Your task: Render the lines of this material as a JSON list of strings, one string per line, leaving out blank lines and the pictures.

The data:

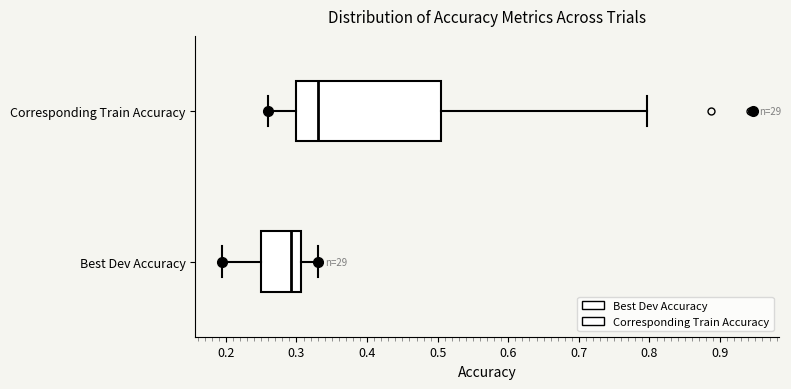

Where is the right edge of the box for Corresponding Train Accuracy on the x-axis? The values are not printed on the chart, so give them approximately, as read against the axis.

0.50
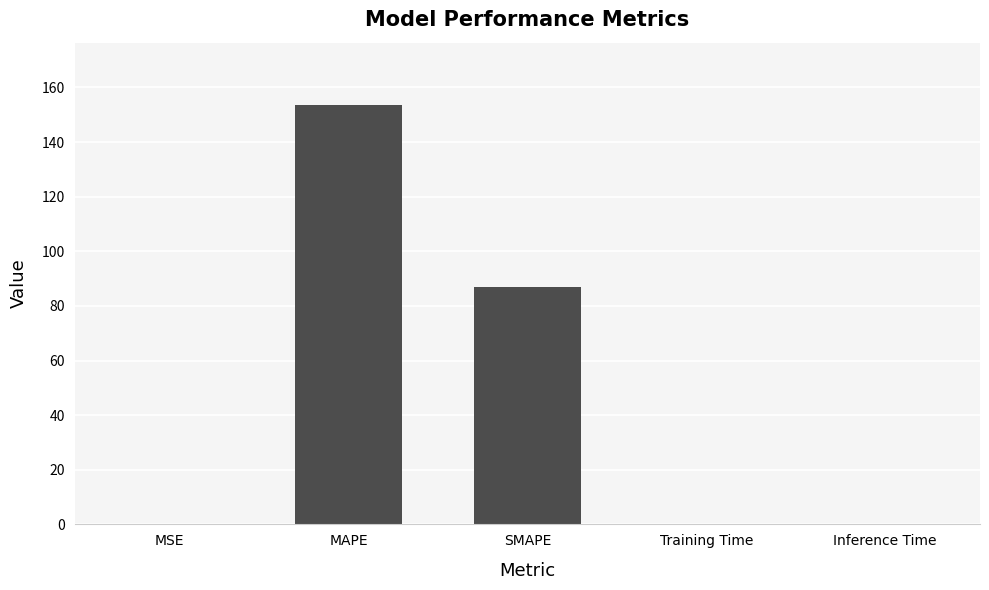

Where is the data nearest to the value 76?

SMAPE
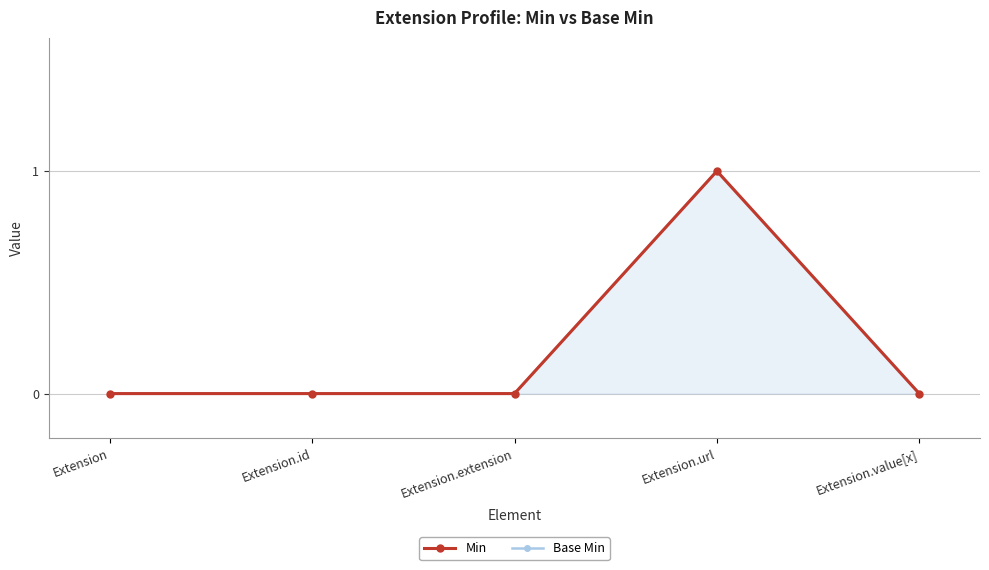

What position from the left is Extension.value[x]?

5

Response to the task:
[
  "Where is the right edge of the box for Corresponding Train Accuracy on the x-axis? The values are not printed on the chart, so give them approximately, as read against the axis.",
  "0.50",
  "Where is the data nearest to the value 76?",
  "SMAPE",
  "What position from the left is Extension.value[x]?",
  "5"
]